Besides Padilla, only two other known people who are being detained in the United States have been designated as enemy combatants since the 2001 terrorist attacks: Ali Saleh Kahlah Al-Marri, a citizen of Qatar accused of being an al-Qaida sleeper agent, and Esam Hamdi, a Louisiana native captured during the fighting in Afghanistan.

An order by President Bush in November 2001 allows captives to be detained as “enemy combatants” if they are members of al-Qaida, engaged in or aided terrorism, or harbored terrorists. The designation may also be applied if it is “the interest of the United States” to hold an individual during hostilities.

The Justice Department this week said such a classification allows detainees to be held without access to lawyers until U.S. authorities believe they have disclosed everything they know about terrorist operations.

But Padilla’s detention as an enemy combatant, the New York-based court ruled 2-1, was not authorized by Congress and Bush could not designate him as an enemy combatant without such approval.

Padilla, a convert to Islam, was arrested in May 2002 at Chicago’s O’Hare airport as he returned from Pakistan. Within days, he was moved to a naval brig in Charleston, S.C. The government said he had proposed the bomb plot to Abu Zubaydah, then al-Qaida’s top terrorism coordinator.

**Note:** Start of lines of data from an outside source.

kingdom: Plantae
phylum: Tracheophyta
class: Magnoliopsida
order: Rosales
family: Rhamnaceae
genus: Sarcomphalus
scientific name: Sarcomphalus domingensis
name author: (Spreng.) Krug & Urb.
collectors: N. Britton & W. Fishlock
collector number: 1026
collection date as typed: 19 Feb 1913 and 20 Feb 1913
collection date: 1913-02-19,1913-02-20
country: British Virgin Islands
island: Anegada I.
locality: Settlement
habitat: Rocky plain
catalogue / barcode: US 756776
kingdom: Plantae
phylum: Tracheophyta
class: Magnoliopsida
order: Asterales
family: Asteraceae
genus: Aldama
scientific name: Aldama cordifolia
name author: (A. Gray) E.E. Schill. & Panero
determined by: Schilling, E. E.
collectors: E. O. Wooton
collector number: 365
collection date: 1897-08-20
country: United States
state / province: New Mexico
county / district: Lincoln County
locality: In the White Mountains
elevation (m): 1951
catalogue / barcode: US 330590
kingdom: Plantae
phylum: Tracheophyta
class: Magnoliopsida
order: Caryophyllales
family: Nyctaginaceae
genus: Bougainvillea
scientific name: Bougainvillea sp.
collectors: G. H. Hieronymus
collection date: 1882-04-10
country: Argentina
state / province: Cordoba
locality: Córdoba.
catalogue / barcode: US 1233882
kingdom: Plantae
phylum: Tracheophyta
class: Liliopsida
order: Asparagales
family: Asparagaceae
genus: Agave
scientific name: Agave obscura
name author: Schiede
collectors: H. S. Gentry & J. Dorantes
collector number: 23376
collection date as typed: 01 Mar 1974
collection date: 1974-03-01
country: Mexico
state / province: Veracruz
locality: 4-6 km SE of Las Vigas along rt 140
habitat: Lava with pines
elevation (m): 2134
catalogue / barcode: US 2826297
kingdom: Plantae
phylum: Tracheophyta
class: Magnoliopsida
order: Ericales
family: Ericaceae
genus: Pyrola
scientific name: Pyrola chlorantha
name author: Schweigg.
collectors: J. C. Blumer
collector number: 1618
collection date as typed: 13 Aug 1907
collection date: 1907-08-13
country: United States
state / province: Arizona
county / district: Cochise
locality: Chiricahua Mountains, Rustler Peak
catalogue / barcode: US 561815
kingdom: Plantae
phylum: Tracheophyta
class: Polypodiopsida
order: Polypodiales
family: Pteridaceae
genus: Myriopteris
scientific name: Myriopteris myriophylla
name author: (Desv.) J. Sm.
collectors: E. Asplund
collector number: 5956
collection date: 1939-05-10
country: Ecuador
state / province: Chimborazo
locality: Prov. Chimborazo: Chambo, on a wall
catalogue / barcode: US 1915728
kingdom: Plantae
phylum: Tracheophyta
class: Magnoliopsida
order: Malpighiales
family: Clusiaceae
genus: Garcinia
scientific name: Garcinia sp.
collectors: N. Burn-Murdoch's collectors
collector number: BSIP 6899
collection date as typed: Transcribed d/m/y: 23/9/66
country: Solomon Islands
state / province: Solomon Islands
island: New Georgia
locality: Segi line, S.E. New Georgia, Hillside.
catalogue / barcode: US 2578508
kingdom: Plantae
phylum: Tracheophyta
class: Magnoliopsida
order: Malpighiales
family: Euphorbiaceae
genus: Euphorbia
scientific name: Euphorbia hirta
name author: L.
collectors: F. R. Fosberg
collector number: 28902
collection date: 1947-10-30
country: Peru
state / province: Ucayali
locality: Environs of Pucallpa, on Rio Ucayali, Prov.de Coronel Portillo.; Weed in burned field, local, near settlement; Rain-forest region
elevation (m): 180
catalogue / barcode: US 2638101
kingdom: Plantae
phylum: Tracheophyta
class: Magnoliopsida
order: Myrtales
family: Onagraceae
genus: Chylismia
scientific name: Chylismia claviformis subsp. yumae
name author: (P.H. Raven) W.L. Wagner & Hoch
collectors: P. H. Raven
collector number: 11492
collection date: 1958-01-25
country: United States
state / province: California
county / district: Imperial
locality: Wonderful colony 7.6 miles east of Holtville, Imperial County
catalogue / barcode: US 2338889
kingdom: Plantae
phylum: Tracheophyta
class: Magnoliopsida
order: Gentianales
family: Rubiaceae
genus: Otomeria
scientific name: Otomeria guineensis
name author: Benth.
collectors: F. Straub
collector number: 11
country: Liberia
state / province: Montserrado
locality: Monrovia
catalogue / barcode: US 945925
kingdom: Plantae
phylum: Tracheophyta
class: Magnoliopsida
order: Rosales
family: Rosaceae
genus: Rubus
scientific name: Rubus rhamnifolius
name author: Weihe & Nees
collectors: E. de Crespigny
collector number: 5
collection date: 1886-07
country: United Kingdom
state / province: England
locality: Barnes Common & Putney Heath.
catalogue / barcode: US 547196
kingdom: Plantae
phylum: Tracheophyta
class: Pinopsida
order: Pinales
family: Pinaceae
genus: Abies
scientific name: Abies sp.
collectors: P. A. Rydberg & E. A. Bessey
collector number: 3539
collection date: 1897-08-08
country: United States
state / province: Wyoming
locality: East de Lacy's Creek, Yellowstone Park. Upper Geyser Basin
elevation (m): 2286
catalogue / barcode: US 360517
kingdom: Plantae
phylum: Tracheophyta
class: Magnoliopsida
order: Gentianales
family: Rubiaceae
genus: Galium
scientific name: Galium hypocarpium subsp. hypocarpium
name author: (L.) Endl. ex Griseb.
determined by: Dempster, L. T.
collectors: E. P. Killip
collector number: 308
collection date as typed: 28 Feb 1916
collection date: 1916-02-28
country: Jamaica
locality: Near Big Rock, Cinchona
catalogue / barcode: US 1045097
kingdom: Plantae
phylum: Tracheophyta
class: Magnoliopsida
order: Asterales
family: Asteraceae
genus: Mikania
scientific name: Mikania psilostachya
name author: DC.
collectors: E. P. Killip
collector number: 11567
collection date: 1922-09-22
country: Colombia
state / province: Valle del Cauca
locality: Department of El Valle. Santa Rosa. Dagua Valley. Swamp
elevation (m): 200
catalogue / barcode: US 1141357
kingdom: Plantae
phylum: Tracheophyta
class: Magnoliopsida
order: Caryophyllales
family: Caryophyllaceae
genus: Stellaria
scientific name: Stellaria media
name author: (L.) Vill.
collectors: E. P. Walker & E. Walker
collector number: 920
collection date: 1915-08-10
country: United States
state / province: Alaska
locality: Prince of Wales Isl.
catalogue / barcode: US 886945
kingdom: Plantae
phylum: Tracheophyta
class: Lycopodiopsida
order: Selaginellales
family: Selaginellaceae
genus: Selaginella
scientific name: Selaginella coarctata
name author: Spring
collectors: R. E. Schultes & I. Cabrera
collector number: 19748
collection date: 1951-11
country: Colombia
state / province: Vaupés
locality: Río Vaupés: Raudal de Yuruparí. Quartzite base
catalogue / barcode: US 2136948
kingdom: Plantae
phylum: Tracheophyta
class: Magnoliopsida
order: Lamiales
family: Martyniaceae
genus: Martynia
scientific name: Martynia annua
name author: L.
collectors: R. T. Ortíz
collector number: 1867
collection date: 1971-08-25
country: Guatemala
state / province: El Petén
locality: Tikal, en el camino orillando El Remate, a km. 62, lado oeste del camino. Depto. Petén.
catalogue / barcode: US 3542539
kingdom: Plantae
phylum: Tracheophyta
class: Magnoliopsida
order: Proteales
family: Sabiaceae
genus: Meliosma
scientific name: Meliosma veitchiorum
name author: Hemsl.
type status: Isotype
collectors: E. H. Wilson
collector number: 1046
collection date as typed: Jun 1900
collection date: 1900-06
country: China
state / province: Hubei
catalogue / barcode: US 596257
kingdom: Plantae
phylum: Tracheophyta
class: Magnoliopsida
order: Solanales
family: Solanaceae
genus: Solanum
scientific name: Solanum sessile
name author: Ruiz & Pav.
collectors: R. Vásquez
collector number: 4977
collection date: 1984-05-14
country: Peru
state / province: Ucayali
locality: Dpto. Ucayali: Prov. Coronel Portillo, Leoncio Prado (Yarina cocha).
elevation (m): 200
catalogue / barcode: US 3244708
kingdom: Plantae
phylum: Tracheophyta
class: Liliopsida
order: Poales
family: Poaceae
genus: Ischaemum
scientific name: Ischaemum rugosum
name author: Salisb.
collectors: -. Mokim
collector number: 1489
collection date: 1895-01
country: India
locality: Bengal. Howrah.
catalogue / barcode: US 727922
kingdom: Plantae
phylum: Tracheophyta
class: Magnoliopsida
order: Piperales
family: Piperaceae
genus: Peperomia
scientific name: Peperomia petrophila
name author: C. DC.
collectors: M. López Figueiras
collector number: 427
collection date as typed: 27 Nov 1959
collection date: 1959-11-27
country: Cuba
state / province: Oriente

In ordering his release from military custody, the court said the government was free to transfer Padilla to civilian authorities who can bring criminal charges. If appropriate, Padilla also can be held as a material witness in connection with grand jury proceedings, the court said.

“As this court sits only a short distance from where the World Trade Center stood, we are as keenly aware as anyone of the threat al-Qaida poses to our country and of the responsibilities the president and law enforcement officials bear for protecting the nation,” Judge Rosemary S. Pooler wrote.

“But presidential authority does not exist in a vacuum, and this case involves not whether those responsibilities should be aggressively pursued, but whether the president is obligated, in the circumstances presented here, to share them with Congress,” Pooler added.

In a dissenting opinion, Judge Richard C. Wesley said that as commander in chief the president “has the inherent authority to thwart acts of belligerency at home or abroad that would do harm to United States citizens.”

The White House said the ruling was inconsistent with the president’s constitutional authority as well as with other court rulings.

“The president’s most solemn obligation is protecting the American people,” White House press secretary Scott McClellan said. “We believe the Second Circuit ruling is troubling and flawed.”

Padilla’s lawyer, Donna Newman, did not immediately return a telephone message for comment. Newman has battled in court to be able to meet with Padilla; she has not done so since he was designated an enemy combatant the month after he was arrested.

Chris Dunn, a staff attorney with the New York Civil Liberties Union, called the ruling “historic.”

“It’s a repudiation of the Bush administration’s attempt to close the federal courts to those accused of terrorism,” he said.

The Ninth Circuit case is Gherebi v. Bush, 03-55785. The Second Circuit case is Padilla v. Rumsfeld, 03-2235.